Reading a biography on ex-England rugby coach Clive Woodward and his attention to detail suggested some ideas about how advisers could also benefit from a focus on ’critical non-essentials’

I have just finished reading Clive Woodward’s biography by Alison Kervin. It’s a cracking read and provides a fantastic insight into the way Woodward prepared the England team for the 2003 rugby Union World Cup.

One of the key themes about Woodward’s approach is his attention to detail. He recognises that it’s enormously difficult to improve key areas by, say, 30, 40 or 50 per cent but it is actually quite easy to improve
lots of smaller, seemingly less important, things by 1 or 2 percent.

Woodward calls these the “critical non-essentials”. Woodward made himself unpopular with RFU officials
by spending money on things that they felt couldn’t improve results. Things like building an equipment store by the training pitch to reduce the time spent lugging training gear from the main building, which resulted in a few extra minutes of training per session.

Woodward’s approach got me thinking… what are the critical non-essentials when it comes to delivering an outstanding client experience?

For me, an examination of each and every “client touchpoint” is the place to start. Let’s look at some examples.

Touchpoint 1: website
Far too many adviser websites talk “about us” the adviser or firm. They also tend to be overly technical, perhaps in some mistaken belief that
clients want to know just how clever you are. What if your Home page was “about you”, the client? What if it described your client’s concerns, frustrations, worries and situation so accurately that the visitor immediately sees that you understand (and can therefore help) people like them?

Touchpoint 2: telephone

  • How do the people in your office answer the phone?
  • Is what they say consistent?
  • What impression does it create about your business and about the likely client experience?

APPLY WHAT YOU READ:
1. For each statement, say yes or no on whether the article on Clive Woodward supports it, and quote the words from the article that decide it. (a) The biography of Woodward was written by Alison Kervin. (b) RFU officials approved of how Woodward spent money. (c) The article calls it easy to improve key areas by 30 percent.
2. Report every line of the records that contains the word "către".
The article on Clive Woodward and the records that follow come from unrelated sources.

(Extracted data entries)

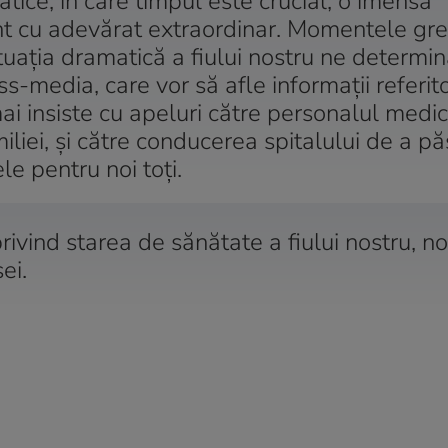
atice, în care timpul este crucial, o imensă
nt cu adevărat extraordinar. Momentele gre
ituaţia dramatică a fiului nostru ne determin
s-media, care vor să afle informaţii referit
ai insiste cu apeluri către personalul medic
liei, şi către conducerea spitalului de a pă
le pentru noi toţi.
ind starea de sănătate a fiului nostru, noi
ei.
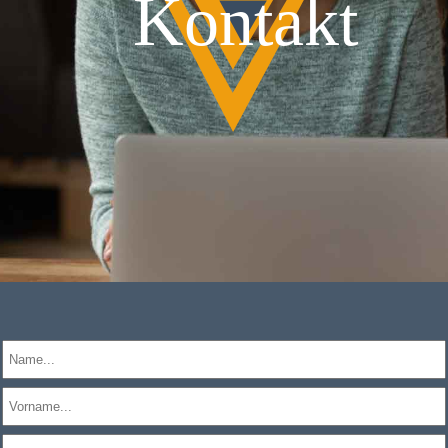
Kontakt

EXERCISE RESPONSES:
1.
(a) Yes: "Clive Woodward’s biography by Alison Kervin"
(b) No: "Woodward made himself unpopular with RFU officials"
(c) No: "it’s enormously difficult to improve key areas by, say, 30, 40 or 50 per cent"

2.
ai insiste cu apeluri către personalul medic
liei, şi către conducerea spitalului de a pă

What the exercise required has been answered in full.